Not healthcare education. Anesthesiologists’ healthcare education includes medical school and their anesthesiology residency (8 years). CRNAs’ healthcare education includes nursing school, critical care nursing experience, and their nurse anesthesiology program (up to 8 ½ years total).

Did you know? Prior to medical school, anesthesiologists attain a four-year nonhealthcare undergraduate degree impressively labeled “pre-med.” However, this bachelor’s degree is a four-year nonhealthcare degree that does not prepare them to be an anesthesia provider. After graduation, both anesthesiologists and CRNAs can pursue additional years of education in their specialty, such as through fellowships. 

Myth: Anesthesiologists attain nearly five times the clinical hours as CRNAs.   

The Anesthesia Quality Institute (of the American Society of Anesthesiologists) has cited clinical hours for anesthesiologists at less than 12,000 total. CRNAs attain a total of 9,369 hours between their nurse anesthesia educational program and their critical care experience prior to entering their program, according to the Council on Accreditation of Nurse Anesthesia Educational Programs and the American Association of Nurse Anesthetists.

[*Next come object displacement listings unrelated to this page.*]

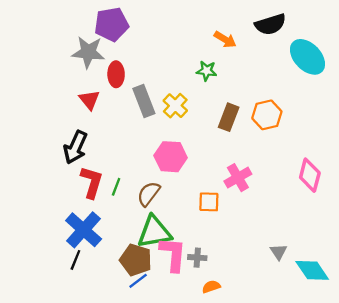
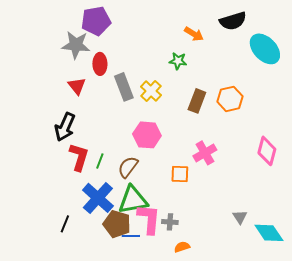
blue cross: (84, 230) -> (98, 198), moved
blue line: (138, 281) -> (131, 236), moved, turned 36

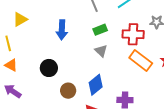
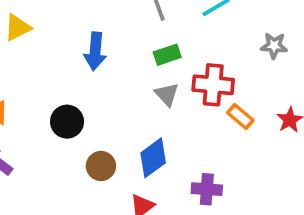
red cross: (133, 34) -> (213, 85), moved
orange rectangle: (141, 60) -> (240, 117), size x0.6

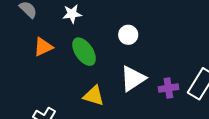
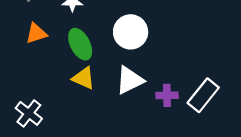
white circle: (128, 35) -> (131, 32), size x1.6
yellow triangle: (94, 96) -> (84, 78), moved

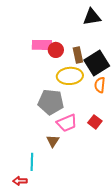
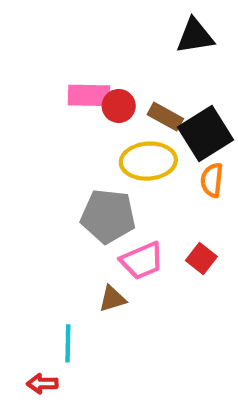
brown rectangle: (78, 55) -> (165, 117), turned -49
brown triangle: (53, 141) -> (112, 299), turned 40

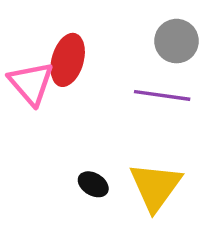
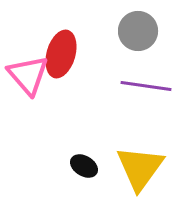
gray circle: (177, 41) -> (138, 31), moved

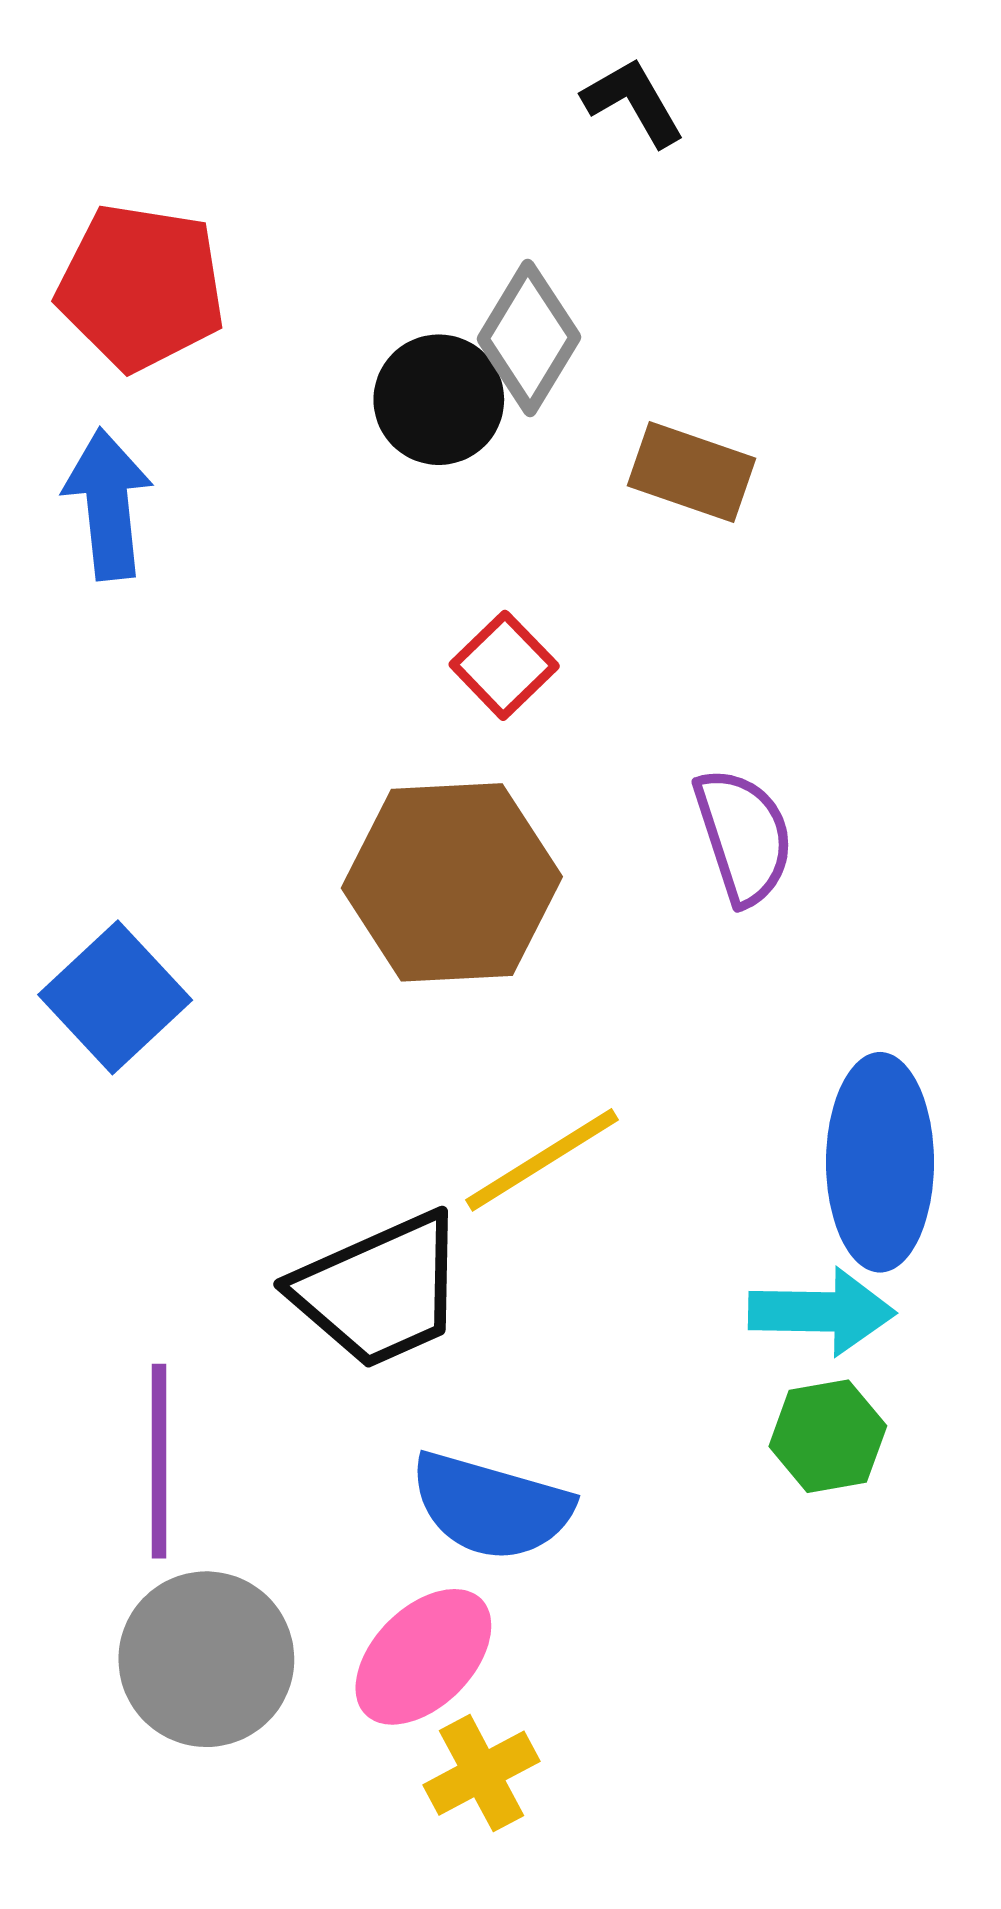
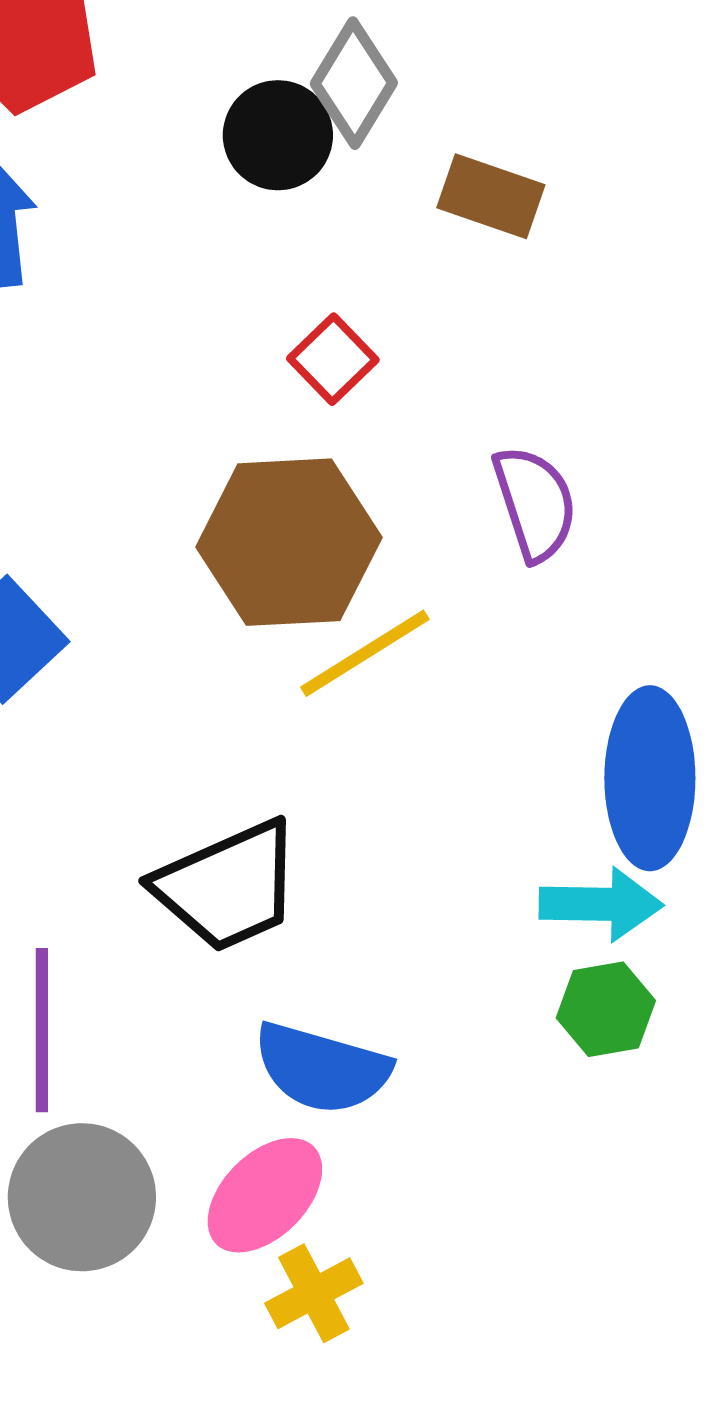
yellow line: (542, 1160) -> (365, 653), moved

Myth: Anesthesiologists’ education and training in handling emergencies is different from that of CRNAs.   

CRNAs and anesthesiologists effectively handle emergency situations using the exact same skills and techniques. They simply don’t want anyone to know that. Advanced Cardiac Life Support (ACLS) and Pediatric Advanced Life Support (PALS) plus Basic CPR (BLS) are required during the time they are employed as an intensive care nurse. Re-certification is required every two years as a CRNA.

Myth: Anesthesiologists have data to back up their claims.   

They do not. That’s why they never refer to any.

Did you know? All landmark research since 2000 has confirmed the safety and cost-effectiveness of CRNAs.